Individual pharmacists can move out in advance, initially by designing appropriate bricks and mortar structures nd supported with online cloud facilities.
Think unlisted public companies, co-operatives, large multi-story buildings that can house robotic retail facilities as well as a range of clinical services, including a range of allied and public health partnerships.
Entrepreneurs can think of investment into building health precincts that attract patients and reduce shoe leather wear of patients having to visit diversely located services to maintain their health.
Futurists may also consider investing in logistics-the immediacy of delivery and delivering the “last mile” to a patient.
The short-line wholesaler with an Amazon blimp plugged in to an Uber delivery service might just be a consideration for a pharmacy future.

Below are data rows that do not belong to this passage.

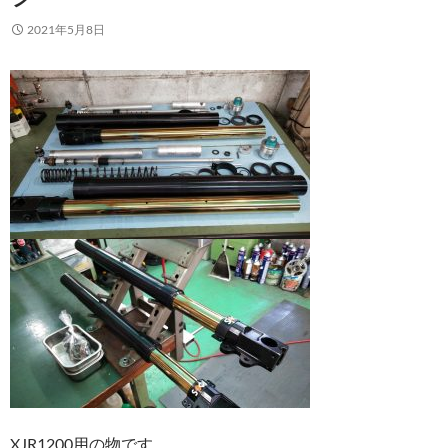
2021年5月8日
XJR1200用の物です。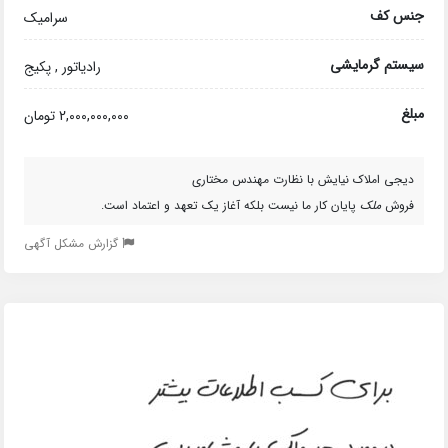
جنس کف
سرامیک
سیستم گرمایشی
رادیاتور , پکیج
مبلغ
2,000,000,000 تومان
دیجی املاک نیایش با نظارت مهندس مختاری
فروش
ملک
پایان کار ما نیست بلکه آغاز یک تعهد و اعتماد است.
گزارش مشکل آگهی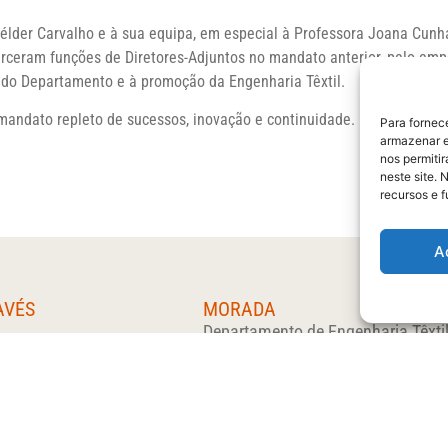
élder Carvalho e à sua equipa, em especial à Professora Joana Cunh
rceram funções de Diretores-Adjuntos no mandato anterior, pelo emp
do Departamento e à promoção da Engenharia Têxtil.
andato repleto de sucessos, inovação e continuidade.
Para fornec
armazenar e
nos permiti
neste site. 
recursos e 
A
AVÉS
MORADA
Departamento de Engenharia Têxti
Universidade do Minho Campus d
Azurém
4800-058 Guimarães
Portugal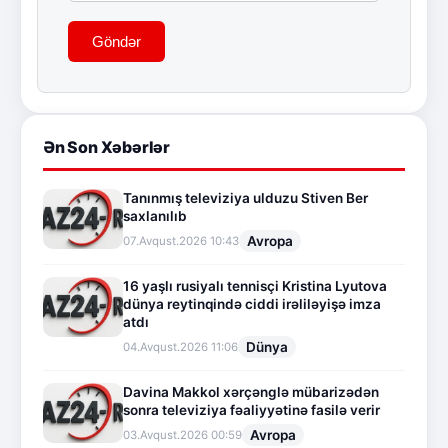
Göndər
Ən Son Xəbərlər
Tanınmış televiziya ulduzu Stiven Ber
saxlanılıb
Avropa
07.Avqust.2026 10:43
16 yaşlı rusiyalı tennisçi Kristina Lyutova
dünya reytinqində ciddi irəliləyişə imza
atdı
Dünya
04.Avqust.2026 11:06
Davina Makkol xərçənglə mübarizədən
sonra televiziya fəaliyyətinə fasilə verir
Avropa
03.Avqust.2026 00:59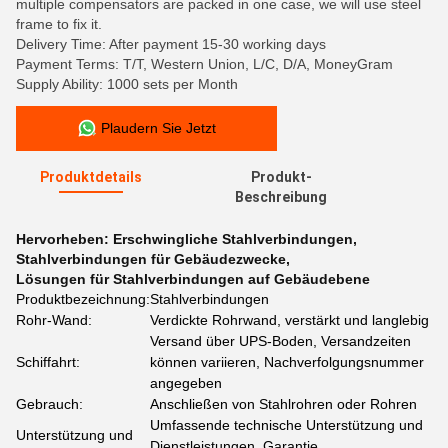
multiple compensators are packed in one case, we will use steel
frame to fix it.
Delivery Time: After payment 15-30 working days
Payment Terms: T/T, Western Union, L/C, D/A, MoneyGram
Supply Ability: 1000 sets per Month
Plaudern Sie Jetzt
Produktdetails
Produkt-
Beschreibung
Hervorheben:
Erschwingliche Stahlverbindungen
,
Stahlverbindungen für Gebäudezwecke
,
Lösungen für Stahlverbindungen auf Gebäudebene
Produktbezeichnung:
Stahlverbindungen
Rohr-Wand:
Verdickte Rohrwand, verstärkt und langlebig
Versand über UPS-Boden, Versandzeiten
Schiffahrt:
können variieren, Nachverfolgungsnummer
angegeben
Gebrauch:
Anschließen von Stahlrohren oder Rohren
Umfassende technische Unterstützung und
Unterstützung und
Dienstleistungen, Garantie,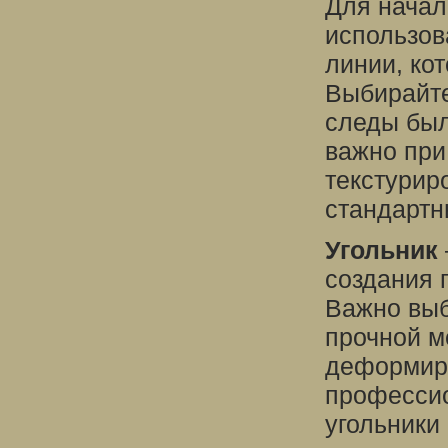
Для начал
использов
линии, ко
Выбирайте
следы был
важно при
текстурир
стандартн
Угольник
создания 
Важно выб
прочной м
деформиро
профессио
угольники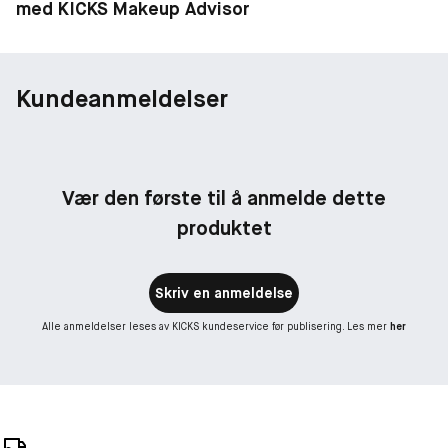
med KICKS Makeup Advisor
Kundeanmeldelser
Vær den første til å anmelde dette
produktet
Skriv en anmeldelse
Alle anmeldelser leses av KICKS kundeservice før publisering. Les mer
her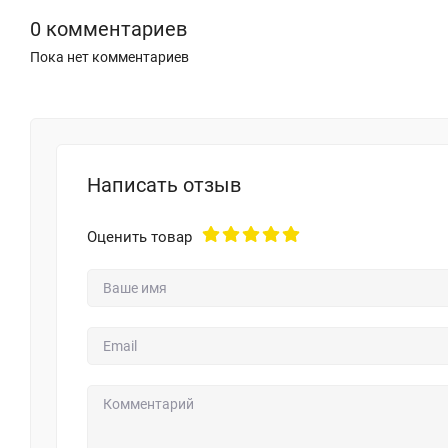
0 комментариев
Пока нет комментариев
Написать отзыв
Оценить товар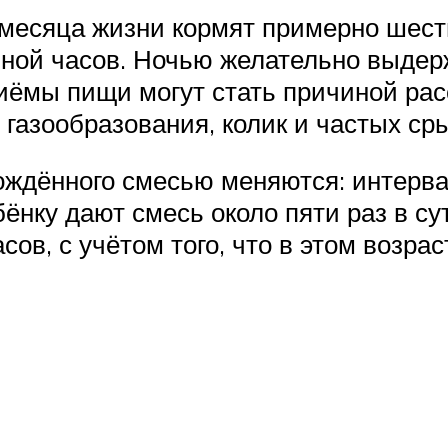
есяца жизни кормят примерно шесть
ной часов. Ночью желательно выдер
ёмы пищи могут стать причиной рас
газообразования, колик и частых ср
ождённого смесью меняются: интер
ёнку дают смесь около пяти раз в с
ов, с учётом того, что в этом возра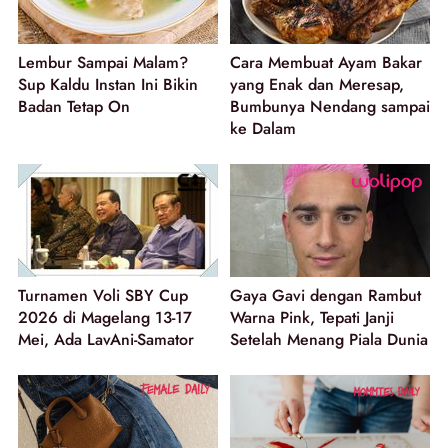
Lembur Sampai Malam?
Cara Membuat Ayam Bakar
Sup Kaldu Instan Ini Bikin
yang Enak dan Meresap,
Badan Tetap On
Bumbunya Nendang sampai
ke Dalam
Turnamen Voli SBY Cup
Gaya Gavi dengan Rambut
2026 di Magelang 13-17
Warna Pink, Tepati Janji
Mei, Ada LavAni-Samator
Setelah Menang Piala Dunia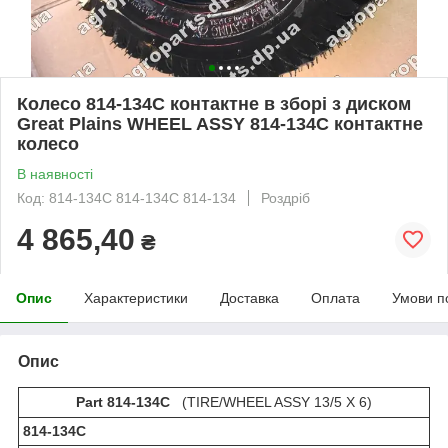
Колесо 814-134C контактне в зборі з диском
Great Plains WHEEL ASSY 814-134С контактне
колесо
В наявності
Код: 814-134C 814-134С 814-134
Роздріб
4 865,40
₴
Опис
Характеристики
Доставка
Оплата
Умови п
Опис
Part 814-134C
(TIRE/WHEEL ASSY 13/5 X 6)
814-134С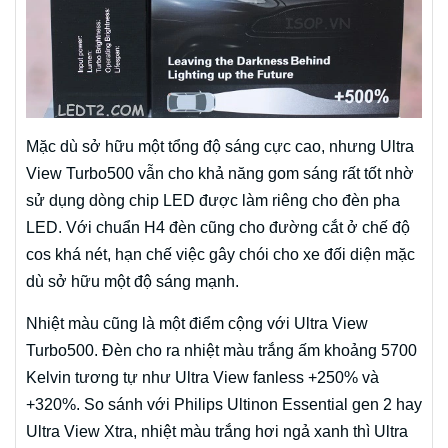
Mặc dù sở hữu một tổng độ sáng cực cao, nhưng Ultra
View Turbo500 vẫn cho khả năng gom sáng rất tốt nhờ
sử dụng dòng chip LED được làm riêng cho đèn pha
LED. Với chuẩn H4 đèn cũng cho đường cắt ở chế độ
cos khá nét, hạn chế việc gây chói cho xe đối diện mặc
dù sở hữu một độ sáng mạnh.
Nhiệt màu cũng là một điểm cộng với Ultra View
Turbo500. Đèn cho ra nhiệt màu trắng ấm khoảng 5700
Kelvin tương tự như Ultra View fanless +250% và
+320%. So sánh với Philips Ultinon Essential gen 2 hay
Ultra View Xtra, nhiệt màu trắng hơi ngả xanh thì Ultra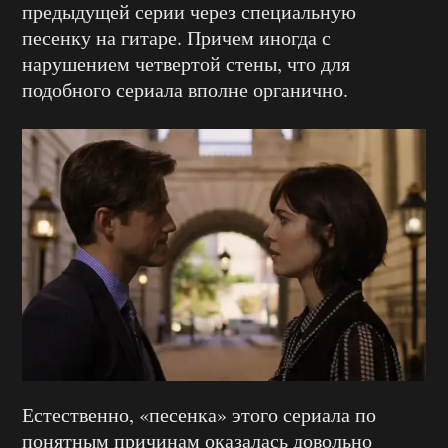
предыдущей серии через специальную
песенку на гитаре. Причем иногда с
нарушением четвертой стены, что для
подобного сериала вполне органично.
Естественно, «песенка» этого сериала по
понятным причинам оказалась довольно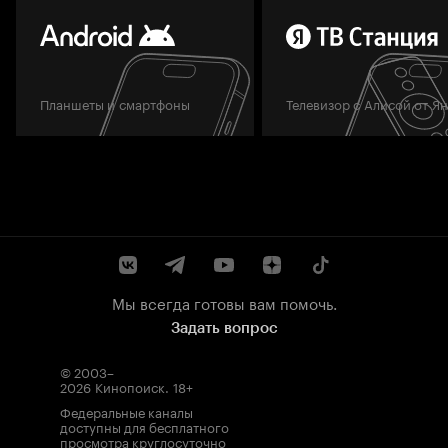
Планшеты и смартфоны
Телевизор с Алисой от Я
Мы всегда готовы вам помочь.
Задать вопрос
© 2003–
2026
Кинопоиск
.
18+
Федеральные каналы
доступны для бесплатного
просмотра круглосуточно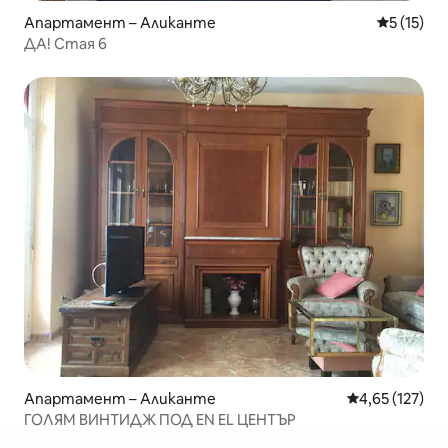
Апартамент – Аликанте
Средна оц
5 (15)
ДА! Стая 6
Апартамент – Аликанте
Средна оценка
4,65 (127)
ГОЛЯМ ВИНТИДЖ ПОД EN EL ЦЕНТЪР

Leadership sponsored “think tanks” might be an appropriate method to get started in sharing (not stealing) ideas.
Time really is running out.
I can see solutions to nearly every future problem – but the leadership structure has not adapted to tap the innovation contained within members, or more specifically, those non-members that do not feel catered for.
So think regional face-to-face neutral meeting spaces that minimise travel and time, coupled with leader executives that are genuinely committed to a unified profession.
Simultaneously restructure your own organisations specifically with a joining fee that matches the service provided to each separate segment of interests.
Then keep growing, so we can all contribute to and stimulate that growth.